__Problem to solve__. In the material below, find every line with "elbow" and pull it out.

__Records for the exercise__.
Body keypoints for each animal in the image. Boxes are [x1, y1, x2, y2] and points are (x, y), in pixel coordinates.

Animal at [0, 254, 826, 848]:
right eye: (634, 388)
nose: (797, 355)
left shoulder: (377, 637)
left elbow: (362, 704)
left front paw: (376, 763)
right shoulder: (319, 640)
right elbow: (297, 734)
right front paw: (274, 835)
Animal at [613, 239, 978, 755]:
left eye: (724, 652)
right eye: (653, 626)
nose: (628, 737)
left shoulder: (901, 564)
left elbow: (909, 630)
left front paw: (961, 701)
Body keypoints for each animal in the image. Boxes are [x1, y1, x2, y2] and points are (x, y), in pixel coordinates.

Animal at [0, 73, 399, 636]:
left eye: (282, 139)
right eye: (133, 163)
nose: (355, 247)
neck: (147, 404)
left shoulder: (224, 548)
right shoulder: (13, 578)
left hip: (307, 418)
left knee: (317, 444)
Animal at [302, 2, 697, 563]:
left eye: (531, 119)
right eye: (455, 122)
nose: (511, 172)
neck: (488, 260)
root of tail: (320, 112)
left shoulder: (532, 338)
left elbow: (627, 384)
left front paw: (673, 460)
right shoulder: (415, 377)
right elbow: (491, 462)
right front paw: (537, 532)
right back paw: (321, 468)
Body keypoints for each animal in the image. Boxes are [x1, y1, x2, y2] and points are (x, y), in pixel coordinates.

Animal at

---

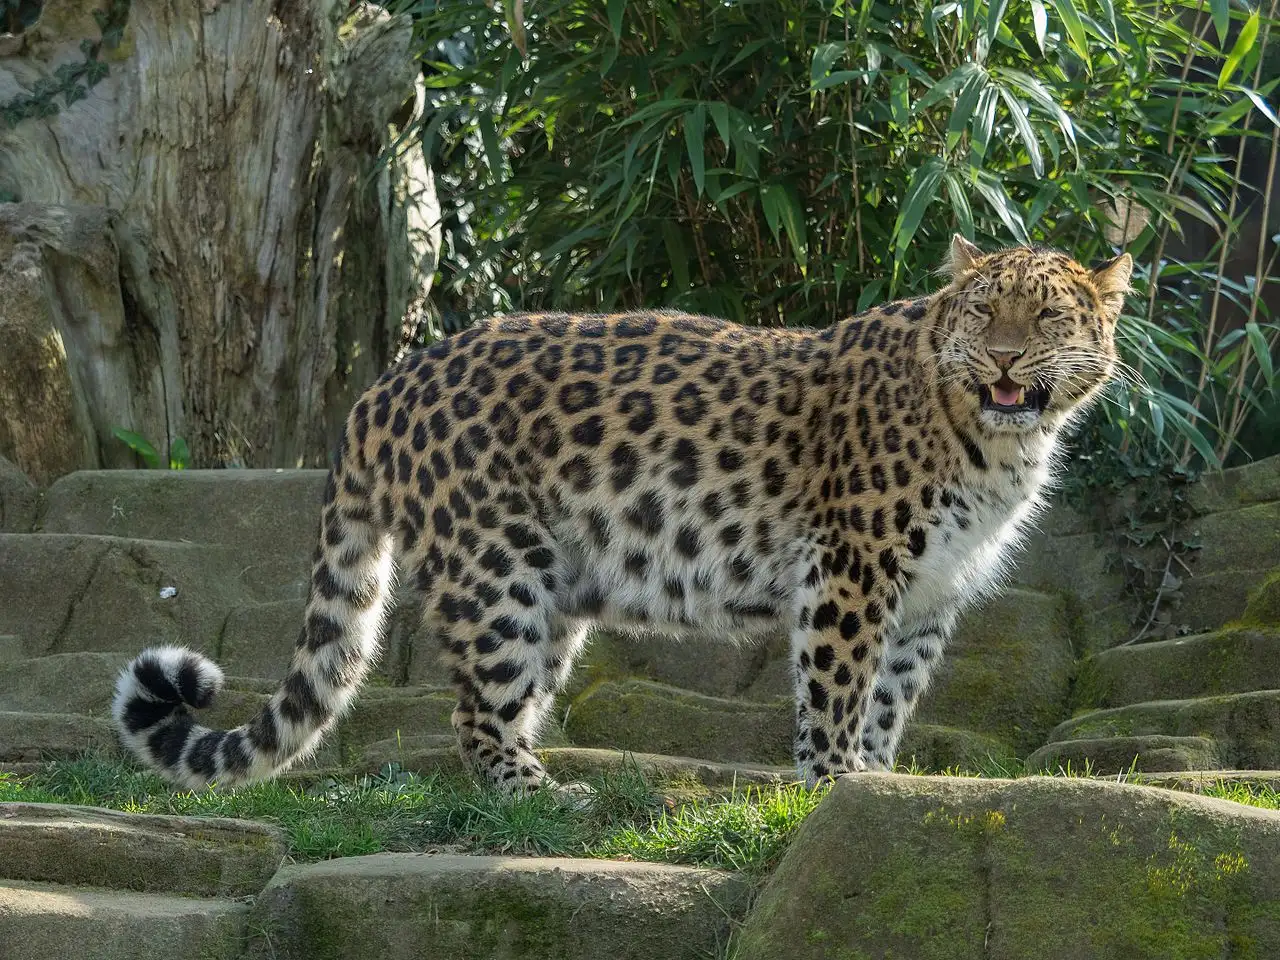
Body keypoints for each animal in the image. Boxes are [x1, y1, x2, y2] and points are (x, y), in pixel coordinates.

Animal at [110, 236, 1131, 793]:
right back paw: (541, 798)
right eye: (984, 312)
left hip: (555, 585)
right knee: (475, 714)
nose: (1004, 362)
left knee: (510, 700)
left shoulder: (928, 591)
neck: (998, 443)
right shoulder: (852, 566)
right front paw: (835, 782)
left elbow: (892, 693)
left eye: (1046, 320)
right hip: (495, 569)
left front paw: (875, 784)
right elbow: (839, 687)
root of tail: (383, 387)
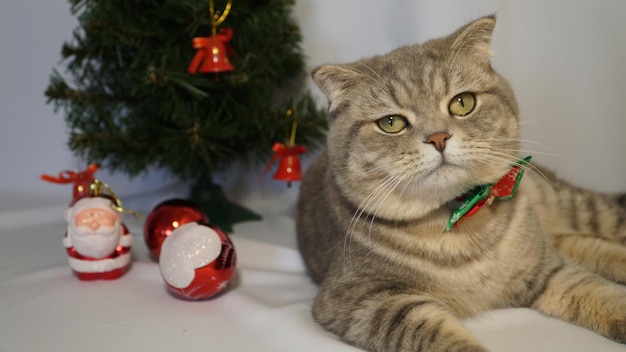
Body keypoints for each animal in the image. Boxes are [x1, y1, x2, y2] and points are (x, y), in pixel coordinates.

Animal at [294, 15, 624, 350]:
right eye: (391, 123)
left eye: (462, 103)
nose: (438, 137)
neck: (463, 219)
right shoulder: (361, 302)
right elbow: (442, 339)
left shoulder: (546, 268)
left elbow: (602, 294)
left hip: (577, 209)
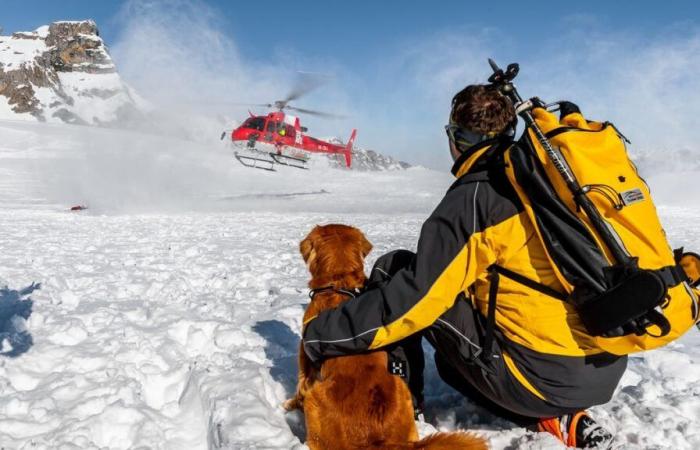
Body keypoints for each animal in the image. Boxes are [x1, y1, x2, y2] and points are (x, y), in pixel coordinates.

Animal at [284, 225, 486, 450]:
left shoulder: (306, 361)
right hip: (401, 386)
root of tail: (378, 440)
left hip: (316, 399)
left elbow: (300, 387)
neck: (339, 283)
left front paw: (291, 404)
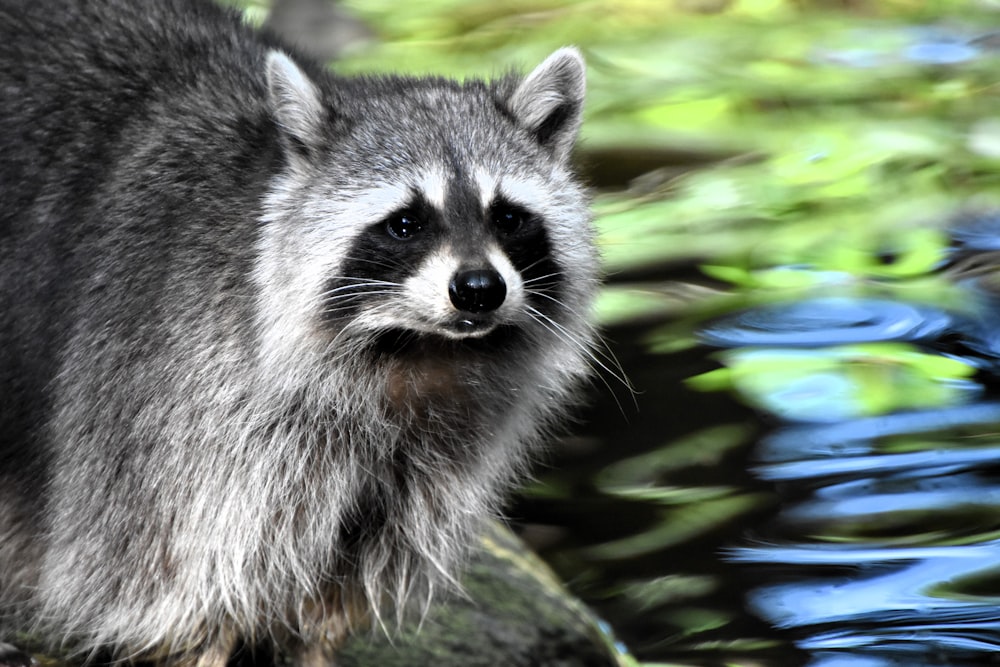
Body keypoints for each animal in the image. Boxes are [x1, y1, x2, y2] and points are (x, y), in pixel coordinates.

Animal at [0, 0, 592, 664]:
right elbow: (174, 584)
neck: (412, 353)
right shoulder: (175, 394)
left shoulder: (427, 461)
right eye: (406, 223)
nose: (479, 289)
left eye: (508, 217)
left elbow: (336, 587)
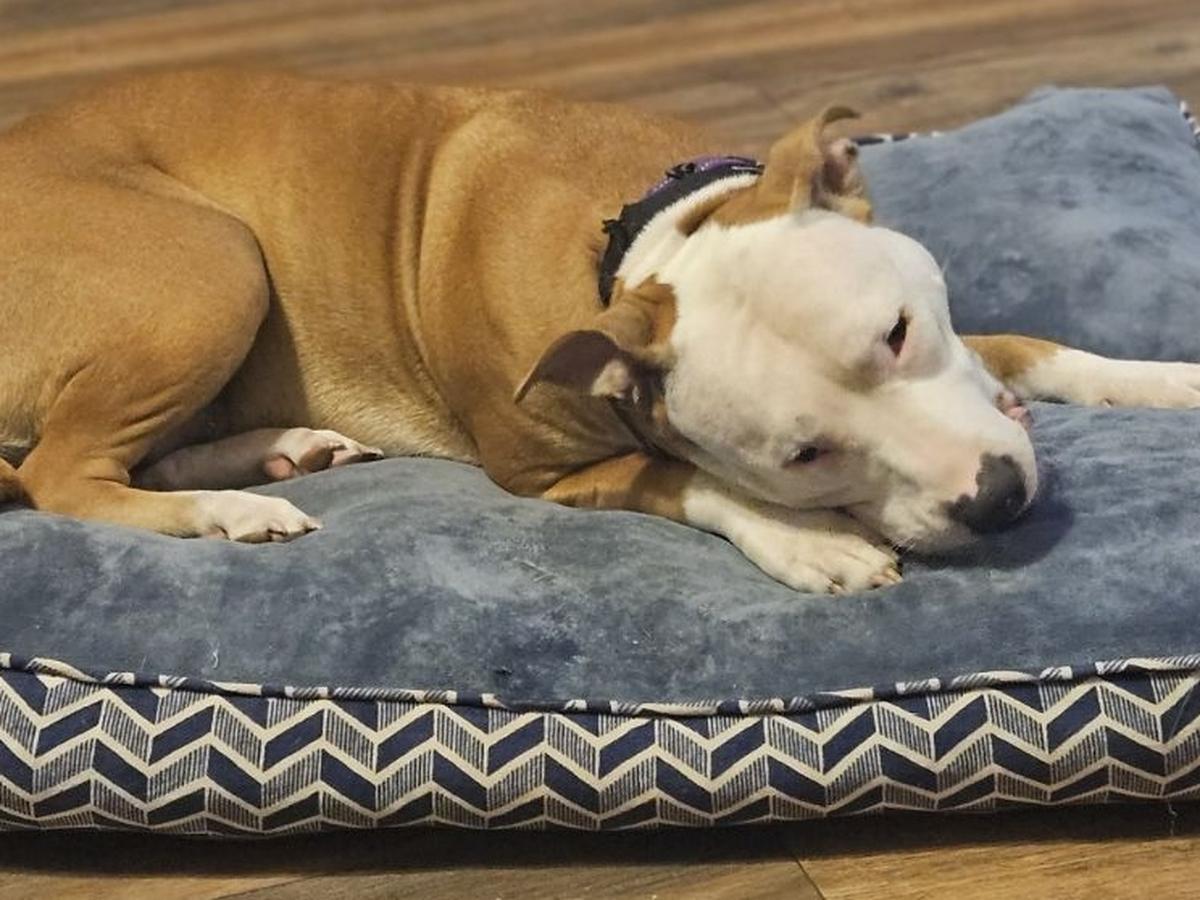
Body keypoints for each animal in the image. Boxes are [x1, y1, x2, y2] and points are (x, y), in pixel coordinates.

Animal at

__Result of the exercise__.
left elbow: (362, 704)
right elbow: (297, 734)
left elbow: (909, 630)
left elbow: (627, 384)
right elbow: (491, 462)
left elbow: (892, 693)
right elbow: (839, 687)
right elbow: (442, 339)
left elbow: (602, 294)
left elbow: (300, 387)
right elbow: (174, 584)
left elbow: (336, 587)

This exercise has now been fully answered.